2) Technology shifts. In car rentals, I think the entire industry is being hit by Uber, but especially Hertz and Avis, who depend much more on business travelers. I used to always rent a car when I traveled to, say, LA – now, I almost never do. And in semis, Micron always seems to be playing catchup to Samsung’s technology lead.

Whitney Tilson: Insys; The Unraveling of a Wall St. Scion (the addictiveness of trading)

5) Kudos to Roddy Boyd for nailing Insys Therapeutics, a truly dreadful company (see his five articles starting a year ago here). From today’s WSJ:

Insys Therapeutics shares dove Monday after the company said first-quarter sales of its flagship product, the cancer-pain treatment Subsys, were slightly more than $60 million. That was down from a year earlier and well below analyst expectations of $86 million.
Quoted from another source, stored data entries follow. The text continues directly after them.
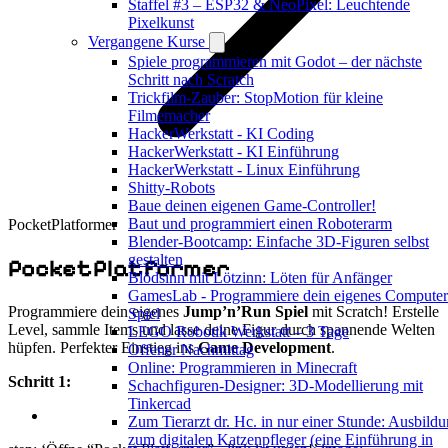
Staffel #3 – ESP32 & NeoPixel: Leuchtende
Pixelkunst
Vergangene Kurse
Spiele programmieren mit Godot – der nächste
Schritt nach Scratch
Trickfilm-Zauber: StopMotion für kleine
Filmemacher
HackerWerkstatt - KI Coding
HackerWerkstatt - KI Einführung
HackerWerkstatt - Linux Einführung
Shitty-Robots
Baue deinen eigenen Game-Controller!
Baut und programmiert einen Roboterarm
PocketPlatformer
Blender-Bootcamp: Einfache 3D-Figuren selbst
gestalten
PocketPlatformer
Blödsinn mit Lötzinn: Löten für Anfänger
GamesLab - Programmiere dein eigenes Computer
Programmiere dein eigenes
Jump’n’Run Spiel
mit Scratch! Erstelle
Spiel
Level, sammle Items und lasse deine Figur durch spannende Welten
LEGO Robotik Werkstatt – 3 Tage
hüpfen. Perfekter Einstieg ins
Game Development
.
Offener Nachmittag
Online: Programmieren in Minecraft
Schritt 1:
Schachfiguren-Designer: 3D-Modellierung mit
Tinkercad
Zum Tierarzt dr. Hc. in nur einer Stunde: Ausbild
zum digitalen Katzenpfleger (eine Einführung in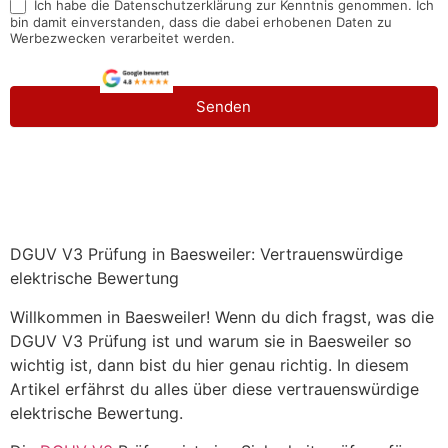
Ich habe die Datenschutzerklärung zur Kenntnis genommen. Ich
bin damit einverstanden, dass die dabei erhobenen Daten zu
Werbezwecken verarbeitet werden.
Senden
DGUV V3 Prüfung in Baesweiler: Vertrauenswürdige
elektrische Bewertung
Willkommen in Baesweiler! Wenn du dich fragst, was die
DGUV V3 Prüfung ist und warum sie in Baesweiler so
wichtig ist, dann bist du hier genau richtig. In diesem
Artikel erfährst du alles über diese vertrauenswürdige
elektrische Bewertung.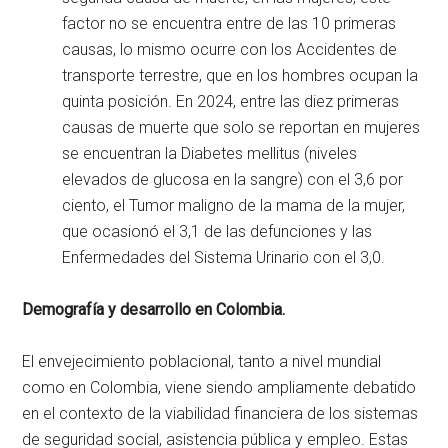
factor no se encuentra entre de las 10 primeras
causas, lo mismo ocurre con los Accidentes de
transporte terrestre, que en los hombres ocupan la
quinta posición. En 2024, entre las diez primeras
causas de muerte que solo se reportan en mujeres
se encuentran la Diabetes mellitus (niveles
elevados de glucosa en la sangre) con el 3,6 por
ciento, el Tumor maligno de la mama de la mujer,
que ocasionó el 3,1 de las defunciones y las
Enfermedades del Sistema Urinario con el 3,0.
Demografía y desarrollo en Colombia.
El envejecimiento poblacional, tanto a nivel mundial
como en Colombia, viene siendo ampliamente debatido
en el contexto de la viabilidad financiera de los sistemas
de seguridad social, asistencia pública y empleo. Estas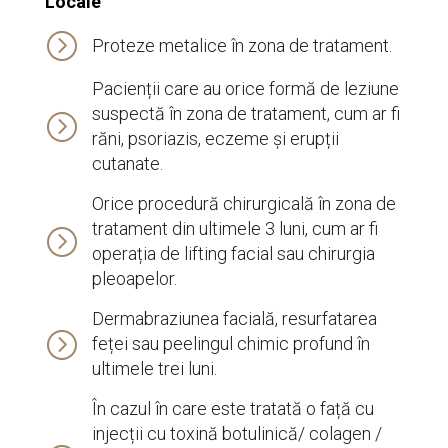
Locale
=
Proteze metalice în zona de tratament.
Pacienții care au orice formă de leziune
suspectă în zona de tratament, cum ar fi
=
răni, psoriazis, eczeme și erupții
cutanate.
Orice procedură chirurgicală în zona de
tratament din ultimele 3 luni, cum ar fi
=
operația de lifting facial sau chirurgia
pleoapelor.
Dermabraziunea facială, resurfatarea
=
feței sau peelingul chimic profund în
ultimele trei luni.
În cazul în care este tratată o față cu
injecții cu toxină botulinică/ colagen /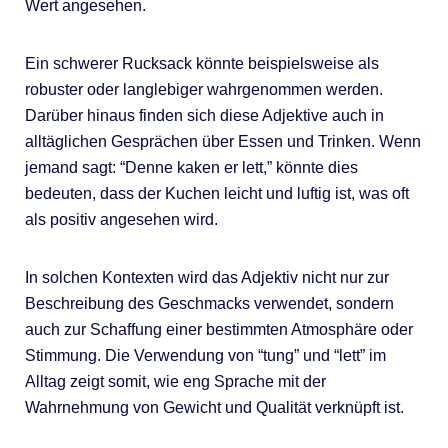
Wert angesehen.
Ein schwerer Rucksack könnte beispielsweise als
robuster oder langlebiger wahrgenommen werden.
Darüber hinaus finden sich diese Adjektive auch in
alltäglichen Gesprächen über Essen und Trinken. Wenn
jemand sagt: “Denne kaken er lett,” könnte dies
bedeuten, dass der Kuchen leicht und luftig ist, was oft
als positiv angesehen wird.
In solchen Kontexten wird das Adjektiv nicht nur zur
Beschreibung des Geschmacks verwendet, sondern
auch zur Schaffung einer bestimmten Atmosphäre oder
Stimmung. Die Verwendung von “tung” und “lett” im
Alltag zeigt somit, wie eng Sprache mit der
Wahrnehmung von Gewicht und Qualität verknüpft ist.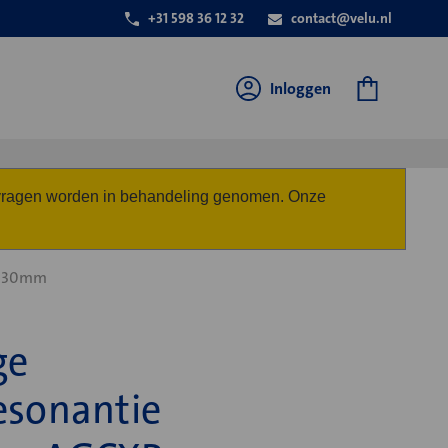
+31 598 36 12 32
contact@velu.nl
Inloggen
anvragen worden in behandeling genomen. Onze
0 30mm
ge
esonantie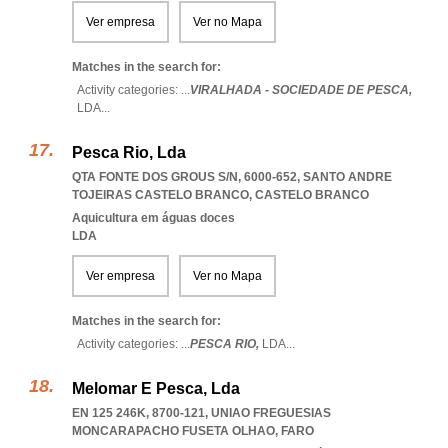
Ver empresa
Ver no Mapa
Matches in the search for:
Activity categories: ...
VIRALHADA - SOCIEDADE DE PESCA,
LDA
...
Pesca Rio, Lda
QTA FONTE DOS GROUS S/N, 6000-652
,
SANTO ANDRE
TOJEIRAS CASTELO BRANCO
,
CASTELO BRANCO
Aquicultura em águas doces
LDA
Ver empresa
Ver no Mapa
Matches in the search for:
Activity categories: ...
PESCA RIO,
LDA
...
Melomar E Pesca, Lda
EN 125 246K, 8700-121
,
UNIAO FREGUESIAS
MONCARAPACHO FUSETA OLHAO
,
FARO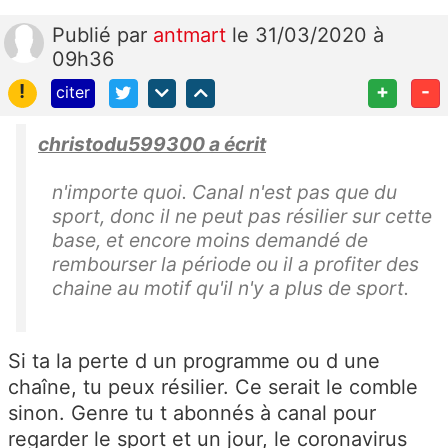
Publié
par
antmart
le 31/03/2020 à
09h36
!
+
-
citer
christodu599300 a écrit
n'importe quoi. Canal n'est pas que du
sport, donc il ne peut pas résilier sur cette
base, et encore moins demandé de
rembourser la période ou il a profiter des
chaine au motif qu'il n'y a plus de sport.
Si ta la perte d un programme ou d une
chaîne, tu peux résilier. Ce serait le comble
sinon. Genre tu t abonnés à canal pour
regarder le sport et un jour, le coronavirus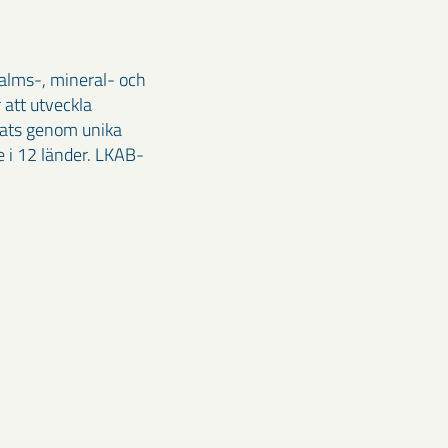
malms-, mineral- och
 att utveckla
klats genom unika
 i 12 länder. LKAB-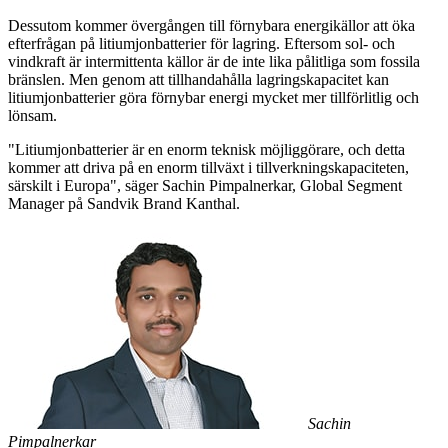
Dessutom kommer övergången till förnybara energikällor att öka
efterfrågan på litiumjonbatterier för lagring. Eftersom sol- och
vindkraft är intermittenta källor är de inte lika pålitliga som fossila
bränslen. Men genom att tillhandahålla lagringskapacitet kan
litiumjonbatterier göra förnybar energi mycket mer tillförlitlig och
lönsam.
"Litiumjonbatterier är en enorm teknisk möjliggörare, och detta
kommer att driva på en enorm tillväxt i tillverkningskapaciteten,
särskilt i Europa", säger Sachin Pimpalnerkar, Global Segment
Manager på Sandvik Brand Kanthal.
Sachin
Pimpalnerkar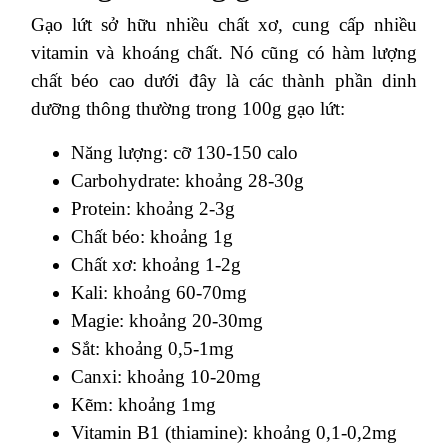
Gạo lứt sở hữu nhiều chất xơ, cung cấp nhiều
vitamin và khoáng chất. Nó cũng có hàm lượng
chất béo cao dưới đây là các thành phần dinh
dưỡng thông thường trong 100g gạo lứt:
Năng lượng: cỡ 130-150 calo
Carbohydrate: khoảng 28-30g
Protein: khoảng 2-3g
Chất béo: khoảng 1g
Chất xơ: khoảng 1-2g
Kali: khoảng 60-70mg
Magie: khoảng 20-30mg
Sắt: khoảng 0,5-1mg
Canxi: khoảng 10-20mg
Kẽm: khoảng 1mg
Vitamin B1 (thiamine): khoảng 0,1-0,2mg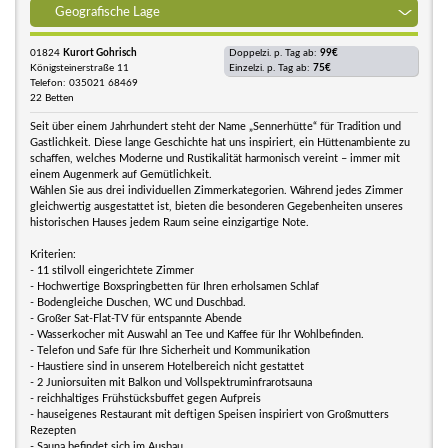
Geografische Lage
01824
Kurort Gohrisch
Doppelzi. p. Tag ab:
99€
Königsteinerstraße 11
Einzelzi. p. Tag ab:
75€
Telefon: 035021 68469
22 Betten
Seit über einem Jahrhundert steht der Name „Sennerhütte“ für Tradition und
Gastlichkeit. Diese lange Geschichte hat uns inspiriert, ein Hüttenambiente zu
schaffen, welches Moderne und Rustikalität harmonisch vereint – immer mit
einem Augenmerk auf Gemütlichkeit.
Wählen Sie aus drei individuellen Zimmerkategorien. Während jedes Zimmer
gleichwertig ausgestattet ist, bieten die besonderen Gegebenheiten unseres
historischen Hauses jedem Raum seine einzigartige Note.
Kriterien:
- 11 stilvoll eingerichtete Zimmer
- Hochwertige Boxspringbetten für Ihren erholsamen Schlaf
- Bodengleiche Duschen, WC und Duschbad.
- Großer Sat-Flat-TV für entspannte Abende
- Wasserkocher mit Auswahl an Tee und Kaffee für Ihr Wohlbefinden.
- Telefon und Safe für Ihre Sicherheit und Kommunikation
- Haustiere sind in unserem Hotelbereich nicht gestattet
- 2 Juniorsuiten mit Balkon und Vollspektruminfrarotsauna
- reichhaltiges Frühstücksbuffet gegen Aufpreis
- hauseigenes Restaurant mit deftigen Speisen inspiriert von Großmutters
Rezepten
- Sauna befindet sich im Ausbau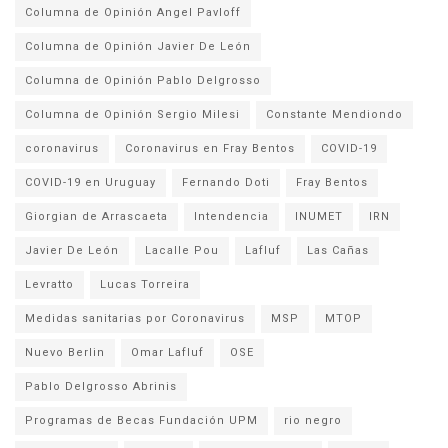
Columna de Opinión Angel Pavloff
Columna de Opinión Javier De León
Columna de Opinión Pablo Delgrosso
Columna de Opinión Sergio Milesi
Constante Mendiondo
coronavirus
Coronavirus en Fray Bentos
COVID-19
COVID-19 en Uruguay
Fernando Doti
Fray Bentos
Giorgian de Arrascaeta
Intendencia
INUMET
IRN
Javier De León
Lacalle Pou
Lafluf
Las Cañas
Levratto
Lucas Torreira
Medidas sanitarias por Coronavirus
MSP
MTOP
Nuevo Berlin
Omar Lafluf
OSE
Pablo Delgrosso Abrinis
Programas de Becas Fundación UPM
rio negro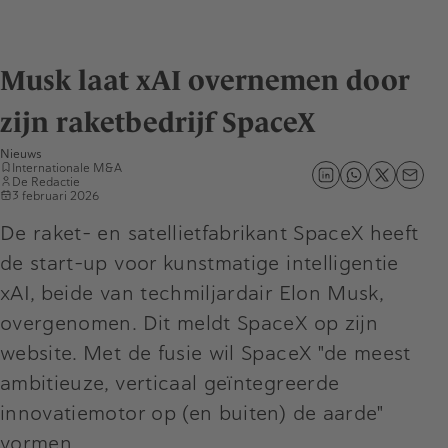
Musk laat xAI overnemen door
zijn raketbedrijf SpaceX
Nieuws
Internationale M&A
De Redactie
3 februari 2026
De raket- en satellietfabrikant SpaceX heeft
de start-up voor kunstmatige intelligentie
xAI, beide van techmiljardair Elon Musk,
overgenomen. Dit meldt SpaceX op zijn
website. Met de fusie wil SpaceX "de meest
ambitieuze, verticaal geïntegreerde
innovatiemotor op (en buiten) de aarde"
vormen.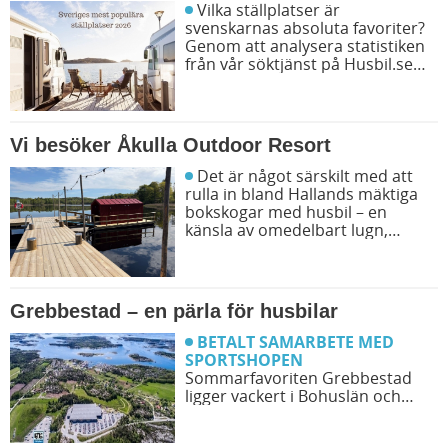
kommer du även upptäcka en ny
Vilka ställplatser är
favoritcamping.
svenskarnas absoluta favoriter?
Genom att analysera statistiken
från vår söktjänst på Husbil.se
har vi tagit reda på exakt vilka
platser som våra besökare sökt
efter allra mest under året. Här
är topplistan över Sveriges 25
Vi besöker Åkulla Outdoor Resort
mest eftersökta ställplatser för
husbil.
Det är något särskilt med att
rulla in bland Hallands mäktiga
bokskogar med husbil – en
känsla av omedelbart lugn,
vackra speglingar i sjön och
spännande naturupplevelser. Läs
vår recension om Åkulla Outdoor
Resort och ta del av vårt
Grebbestad – en pärla för husbilar
bildreportage från både
ställplatsen och äventyren runt
BETALT SAMARBETE MED
omkring.
SPORTSHOPEN
Sommarfavoriten Grebbestad
ligger vackert i Bohuslän och
lockar med trevliga aktiviteter,
bra shopping och ett stort utbud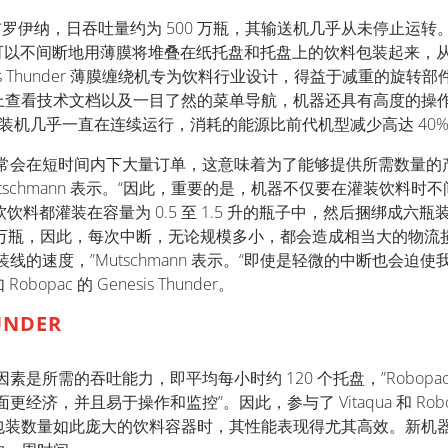
罗伊纳，日吞吐量约为 500 万瓶，其输送机几乎从未停止运转。该公司隶属于 
，可以不间断地用薄膜将堆叠在纸托盘和托盘上的饮料包装起来，从而使其
is Thunder 薄膜缠绕机专为饮料行业设计，得益于减重的旋转
上查看技术文档以及一目了然的菜单导航，机器还具有高度的操
，包装机几乎一直在连续运行，消耗的能源比前代机型减少高达 40
常会在短时间内下大量订单，这意味着为了能够提供所需数量的
chael Mutschmann 表示。“因此，重要的是，机器不仅要在灌
水和软饮料都灌装在容量为 0.5 至 1.5 升的瓶子中，然后捆绑
0 万瓶，因此，每次中断，无论规模多小，都会造成相当大的物
的速度，”Mutschmann 表示。“即使是轻微的中断也会迫
c 的 Genesis Thunder。
NDER
的吞吐能力，即平均每小时约 120 个托盘，”Robopac German
并且易于操作和监控”。因此，参与了 Vitaqua 和 Robopac 
包装数量如此庞大的饮料容器时，其性能表现得尤其高效。新机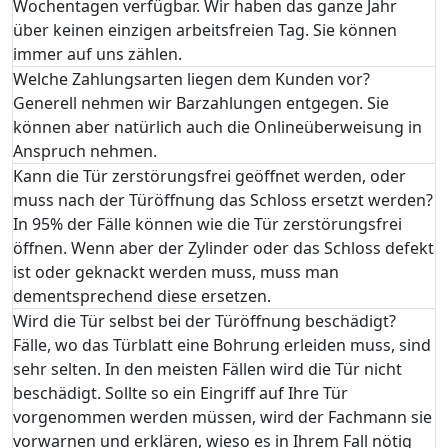
Wochentagen verfügbar. Wir haben das ganze Jahr
über keinen einzigen arbeitsfreien Tag. Sie können
immer auf uns zählen.
Welche Zahlungsarten liegen dem Kunden vor?
Generell nehmen wir Barzahlungen entgegen. Sie
können aber natürlich auch die Onlineüberweisung in
Anspruch nehmen.
Kann die Tür zerstörungsfrei geöffnet werden, oder
muss nach der Türöffnung das Schloss ersetzt werden?
In 95% der Fälle können wie die Tür zerstörungsfrei
öffnen. Wenn aber der Zylinder oder das Schloss defekt
ist oder geknackt werden muss, muss man
dementsprechend diese ersetzen.
Wird die Tür selbst bei der Türöffnung beschädigt?
Fälle, wo das Türblatt eine Bohrung erleiden muss, sind
sehr selten. In den meisten Fällen wird die Tür nicht
beschädigt. Sollte so ein Eingriff auf Ihre Tür
vorgenommen werden müssen, wird der Fachmann sie
vorwarnen und erklären, wieso es in Ihrem Fall nötig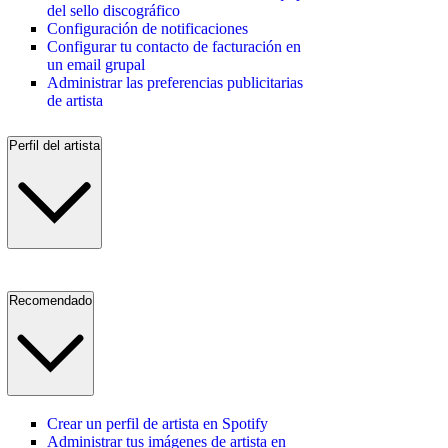
del sello discográfico
Configuración de notificaciones
Configurar tu contacto de facturación en
un email grupal
Administrar las preferencias publicitarias
de artista
Perfil del artista
Recomendado
Crear un perfil de artista en Spotify
Administrar tus imágenes de artista en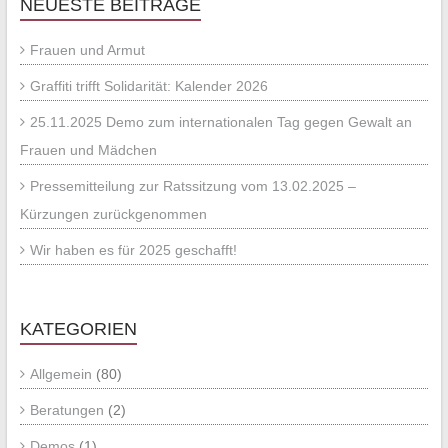
NEUESTE BEITRÄGE
Frauen und Armut
Graffiti trifft Solidarität: Kalender 2026
25.11.2025 Demo zum internationalen Tag gegen Gewalt an
Frauen und Mädchen
Pressemitteilung zur Ratssitzung vom 13.02.2025 –
Kürzungen zurückgenommen
Wir haben es für 2025 geschafft!
KATEGORIEN
Allgemein
(80)
Beratungen
(2)
Demos
(1)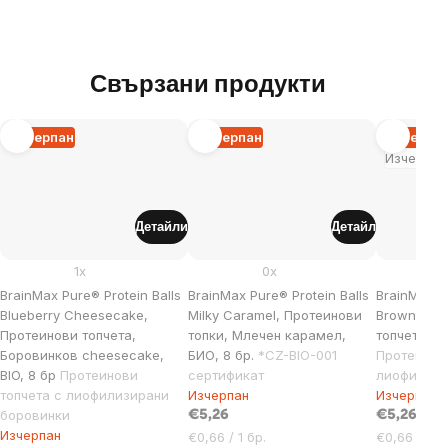
Свързани продукти
Изчерпан
Изчерпан
Изчерпа
Изчерпан
Детайли
Детайл
1x
0x
BrainMax Pure® Protein Balls
BrainMax Pure® Protein Balls
BrainMax Pu
Blueberry Cheesecake,
Milky Caramel, Протеинови
Brownie, 
Протеинови топчета,
топки, Млечен карамел,
топчета, Б
Боровинков cheesecake,
БИО, 8 бр.
*CZ-BIO-001
Протеинови
BIO, 8 бр
Протеинови
сертификат
лиофилизи
топчета с лиофилизирани
Изчерпан
Изчерпан
боровинки
€5,26
€5,26
Изчерпан
Цена
Цена
€0,66 / 1 бр.
€0,66 / 1 бр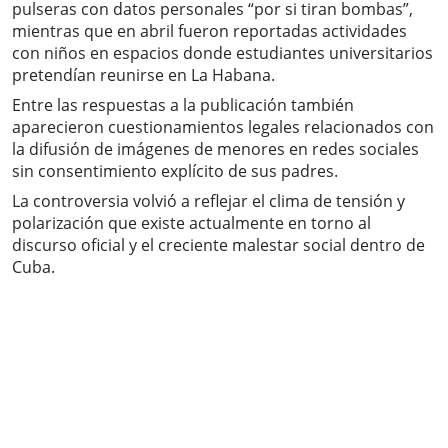
pulseras con datos personales “por si tiran bombas”,
mientras que en abril fueron reportadas actividades
con niños en espacios donde estudiantes universitarios
pretendían reunirse en La Habana.
Entre las respuestas a la publicación también
aparecieron cuestionamientos legales relacionados con
la difusión de imágenes de menores en redes sociales
sin consentimiento explícito de sus padres.
La controversia volvió a reflejar el clima de tensión y
polarización que existe actualmente en torno al
discurso oficial y el creciente malestar social dentro de
Cuba.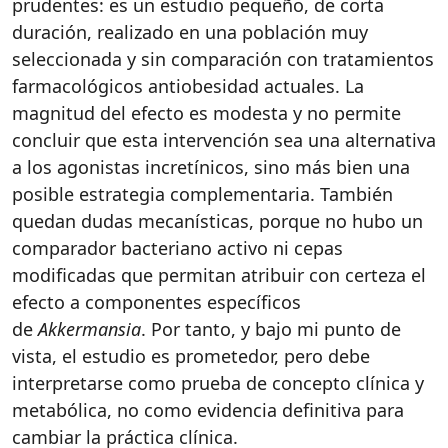
prudentes: es un estudio pequeño, de corta
duración, realizado en una población muy
seleccionada y sin comparación con tratamientos
farmacológicos antiobesidad actuales. La
magnitud del efecto es modesta y no permite
concluir que esta intervención sea una alternativa
a los agonistas incretínicos, sino más bien una
posible estrategia complementaria. También
quedan dudas mecanísticas, porque no hubo un
comparador bacteriano activo ni cepas
modificadas que permitan atribuir con certeza el
efecto a componentes específicos
de
Akkermansia
. Por tanto, y bajo mi punto de
vista, el estudio es prometedor, pero debe
interpretarse como prueba de concepto clínica y
metabólica, no como evidencia definitiva para
cambiar la práctica clínica.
Insys said in a release that “heightened publicity surrounding the national opioid epidemic has resulted in a sensitivity by some health-care providers to prescribe opioids.”

 

PS—I’m halfway through reading (listening to) Dreamland: The True Tale of America’s Opiate Epidemic. Here’s a summary:

The rise of OxyContin addiction and subsequent heroin use has been much in the news lately as we try to make sense of what is happening in suburban and small town America. Sam Quinones’ Dreamland takes a multifaceted approach to the subject, profiling people from all walks of life, ranging from citizens of impoverished Mexican ranchos to young affluent white athletes, all cogs in the wheel of the latest drug epidemic. Unlike the crack cocaine phenomenon of the 1980s, today’s widespread opiate addiction has roots in the prescription pads of certified physicians and the marketing machine of Big Pharma. When the addict, forced by availability and economics, transitions to heroin he is met by a new breed of entrepreneurial drug dealers who are only too happy to take calls and make deliveries. The changing landscape of small town America, along with science, opportunity, shame, and of course greed, all play a role here and to see the puzzle come together, one comprehensible piece at a time, is as fascinating as it is unsettling.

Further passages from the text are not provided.